─── Teks ───
Skip to content Skip to sidebar Skip to footer

Sedekah Laut Di Rembang: Bergesernya Moralitas Adat Ke Materialisme Modern

Gambar 1. Pawai dalam Rangka Sedekah Laut di Rembang. Sumber: radarkudus.jawapos.com.

Merupakan sebuah keniscayaan tradisi kebudayaan terus berkembang seiring dengan perubahan zaman. Tak terkecuali Tradisi Sedekah Laut di Rembang yang memiliki antusias tinggi bagi masyarakat Rembang dan sekitarnya yang biasa dilakukan pada bulan Syawal. Berbeda dengan pandangan mayarakat nelayan Rembang dulu yang masih memegang pandangan kosmologi Jawa, yang memiliki keyakinan terhadap hubungan tak terpisahkan antara manusia sebagai jagad cilik (mikrokosmos) dan alam semesta sebagai jagad gede (makrokomos), yang menyangkut alam fisik maupun metafisik. Dalam pandangan ini seluruh perbuatan manusia terhadap alam semesta akan mendapatkan balasan dari alam semesta itu sendiri. Maka dari itu menjadi kewajiban manusia untuk menjaga keharmonisan hubungan dengan alam semesta.

Atas dasar hal tersebut, dalam kesehariannya masyarakat nelayan Rembang menggantungkan hidupnya di laut dengan mencari ikan, maka tradisi Sedekah Laut ini merupakan bentuk ekspresi rasa syukur atas rezeki yang didapat. Juga merupakan bentuk sedekah dan penghormatan kepada makhluk hidup yang ada di laut. Selain itu, Sedekah Laut juga merupakan simbolisme adat yang mencerminkan hubungan antara jagad cilik dan jagad gede. Yang menurut Muhammaddian (2011) dalam tesisnya dengan judul Makna Simbol dalam Upacara Sedekah Laut di Desa Tasik Agung Kecamatan Rembang Kabupaten Rembang merupakan simbol pengharapan agar mendapatkan hasil tangkapan ikan yang lebih melimpah dan untuk penolak bala. Dalam konteks lainnya Sedekah Laut juga merupakan tindakan moralitas adat yang dilaksanakan sebagai bentuk upaya membangun keberlanjutan lingkungan hidup. Maka dari itu jika tindakan manusianya merusak alam, maka alam akan mengalami penurunan kualitas yang juga akan berimbas pada manusianya itu sendiri. Sehingga dengan kesadaran penuh manusianya tidak akan bertindak serakah maupun mengeksploitasi alam dengan sembarangan.
─── Informasi yang Ditampilkan ───
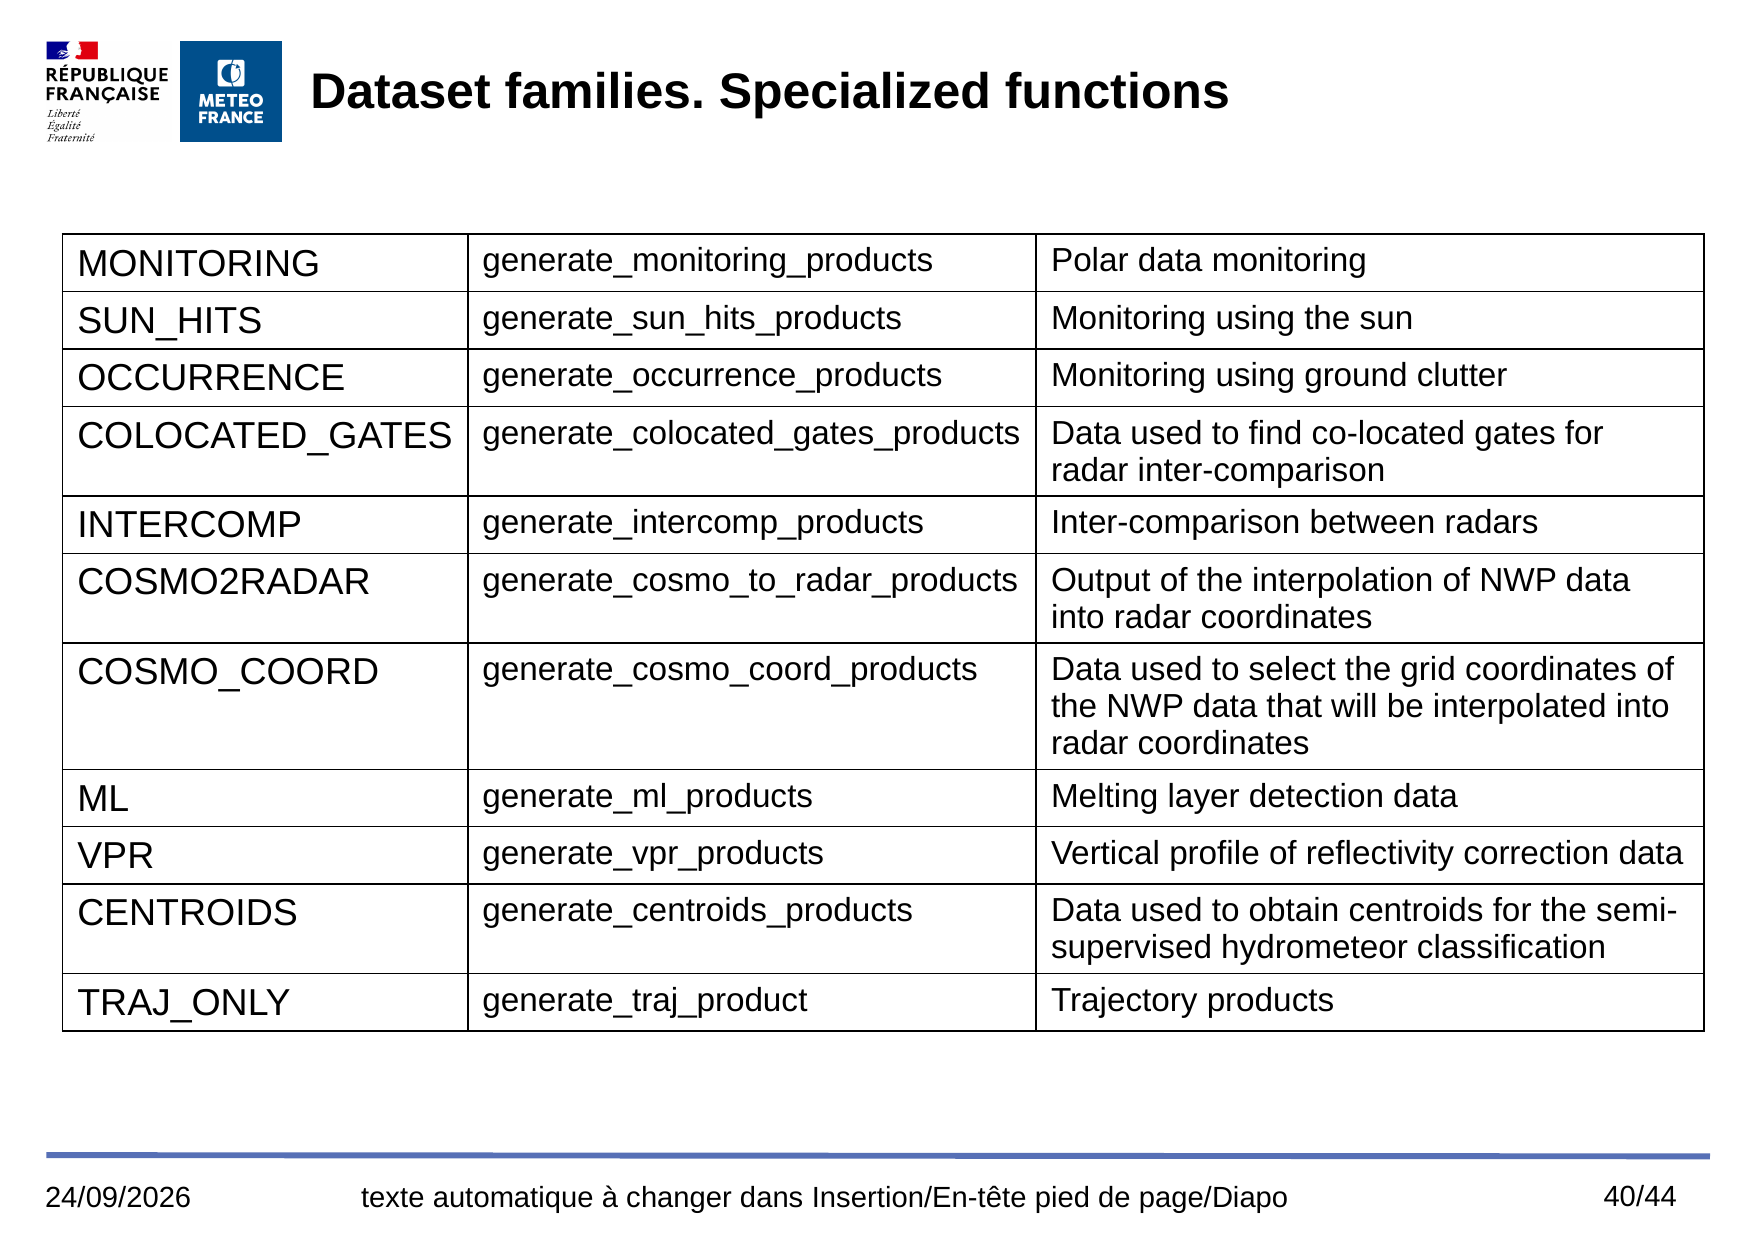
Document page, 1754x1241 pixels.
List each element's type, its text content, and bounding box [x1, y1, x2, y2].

table_cell generate_traj_product [469, 974, 1035, 1030]
table_cell COSMO2RADAR [63, 554, 467, 642]
table_cell generate_cosmo_coord_products [469, 644, 1035, 769]
table_cell COLOCATED_GATES [63, 407, 467, 495]
table_header Polar data monitoring [1037, 235, 1703, 291]
table_cell INTERCOMP [63, 497, 467, 553]
table_cell OCCURRENCE [63, 350, 467, 406]
table_cell Melting layer detection data [1037, 770, 1703, 826]
table_cell VPR [63, 827, 467, 883]
table_cell ML [63, 770, 467, 826]
table_header generate_monitoring_products [469, 235, 1035, 291]
table_cell generate_sun_hits_products [469, 292, 1035, 348]
table_cell Monitoring using the sun [1037, 292, 1703, 348]
table_header MONITORING [63, 235, 467, 291]
picture [46, 41, 172, 142]
table_cell generate_cosmo_to_radar_products [469, 554, 1035, 642]
title Dataset families. Specialized functions [310, 40, 1697, 142]
table_cell COSMO_COORD [63, 644, 467, 769]
table_cell Vertical profile of reflectivity correction data [1037, 827, 1703, 883]
table_cell Data used to find co-located gates for radar inter-comparison [1037, 407, 1703, 495]
picture [180, 41, 282, 142]
table_cell generate_centroids_products [469, 885, 1035, 973]
table_cell generate_ml_products [469, 770, 1035, 826]
table_cell Data used to select the grid coordinates of the NWP data that will be interpolated into radar coordinates [1037, 644, 1703, 769]
table_cell Trajectory products [1037, 974, 1703, 1030]
table_cell generate_vpr_products [469, 827, 1035, 883]
table_cell generate_intercomp_products [469, 497, 1035, 553]
table_cell generate_colocated_gates_products [469, 407, 1035, 495]
table_cell Output of the interpolation of NWP data into radar coordinates [1037, 554, 1703, 642]
table_cell Monitoring using ground clutter [1037, 350, 1703, 406]
table_cell generate_occurrence_products [469, 350, 1035, 406]
table_cell Inter-comparison between radars [1037, 497, 1703, 553]
table_cell CENTROIDS [63, 885, 467, 973]
table_cell SUN_HITS [63, 292, 467, 348]
table_cell Data used to obtain centroids for the semi-supervised hydrometeor classification [1037, 885, 1703, 973]
table_cell TRAJ_ONLY [63, 974, 467, 1030]
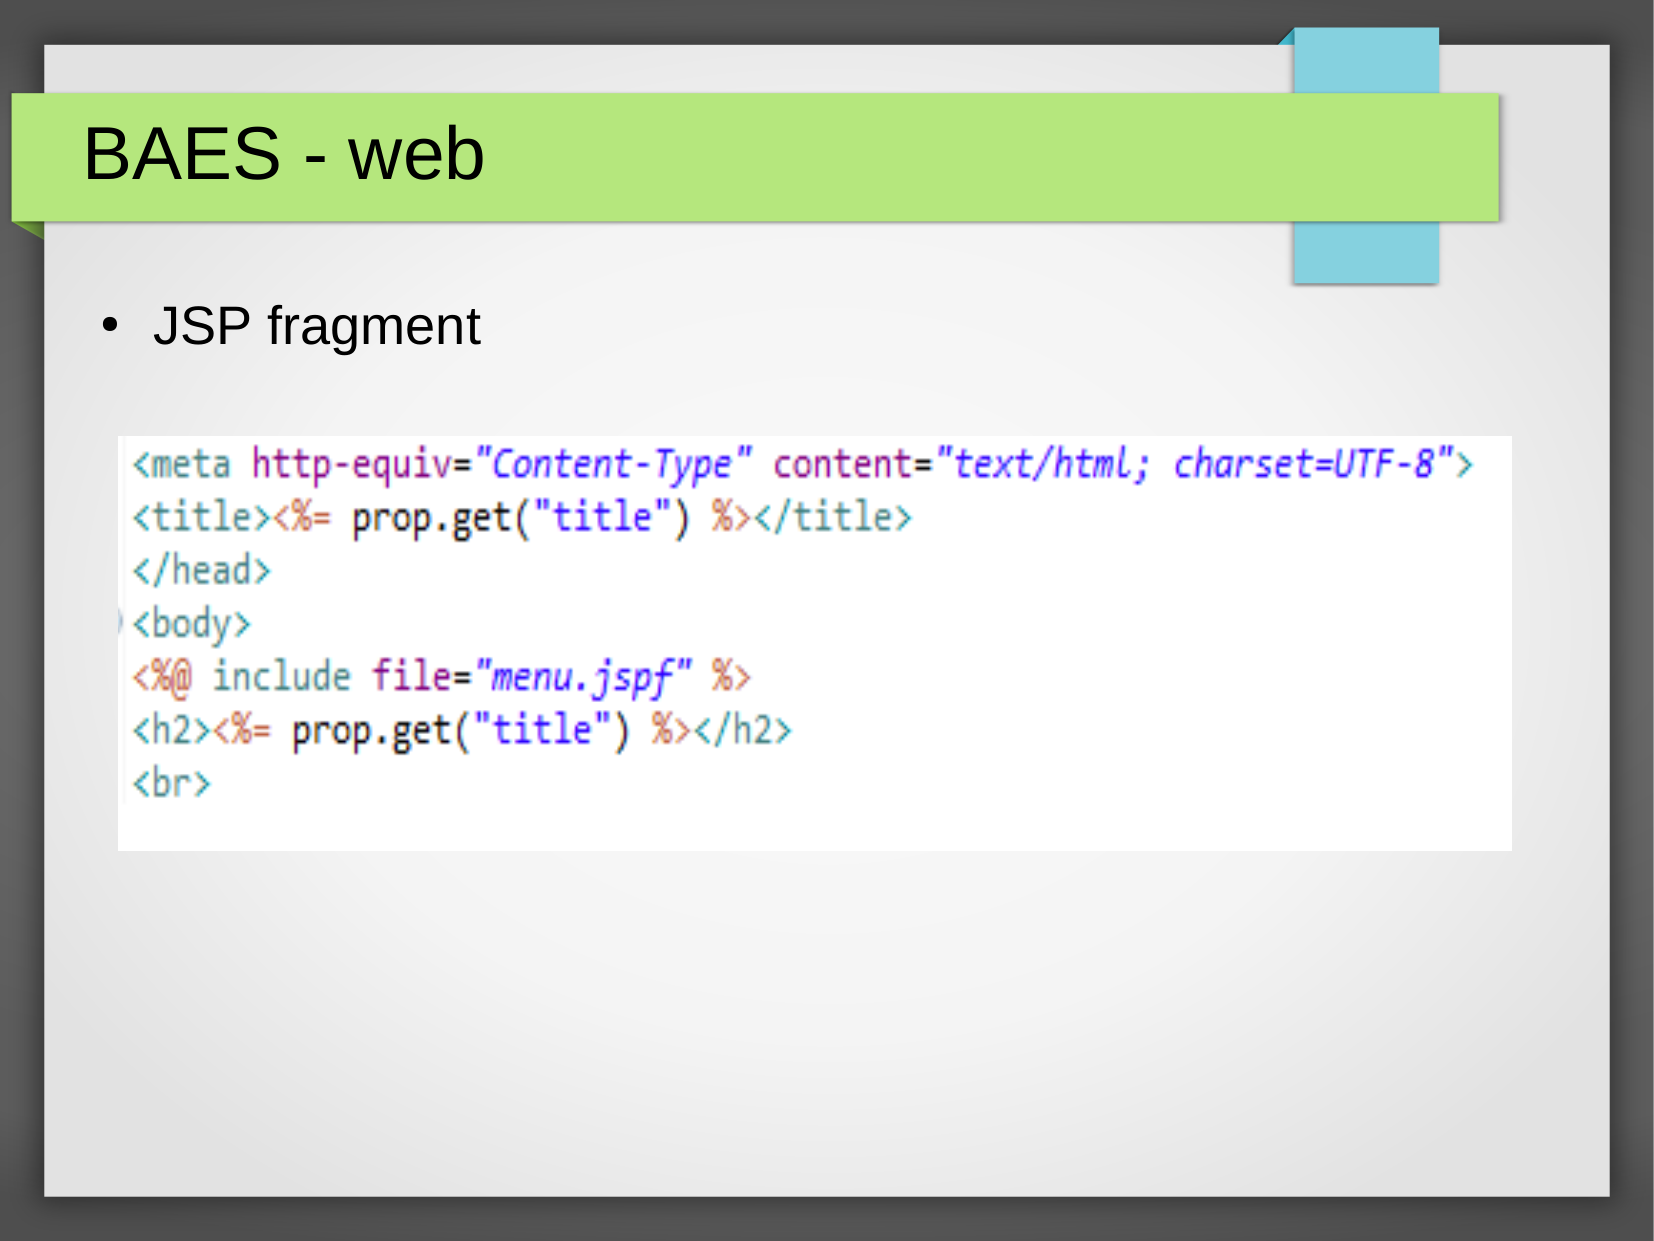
───
» **Tujuan**:
Ringkas paragraf teks tentang Sedekah Laut yang diawali "Atas dasar hal tersebut" menjadi daftar poin, dengan tetap memuat fakta-fakta utamanya. Kerjakan hanya dengan berpegang pada teks.

» **Jawaban Latihan**:
- Nelayan Rembang hidup dari mencari ikan di laut, dan Sedekah Laut menjadi ungkapan syukur atas rezeki yang didapat.
- Tradisi ini juga bentuk sedekah dan penghormatan kepada makhluk hidup di laut.
- Sedekah Laut adalah simbolisme adat yang mencerminkan hubungan jagad cilik dan jagad gede.
- Menurut tesis Muhammaddian (2011), tradisi ini melambangkan harapan akan hasil tangkapan ikan yang lebih melimpah dan berfungsi sebagai penolak bala.
- Sedekah Laut juga merupakan tindakan moralitas adat untuk membangun keberlanjutan lingkungan hidup.
- Jika manusia merusak alam, kualitas alam menurun dan akibatnya kembali kepada manusia. Karena menyadari hal itu, manusia tidak akan serakah atau mengeksploitasi alam sembarangan.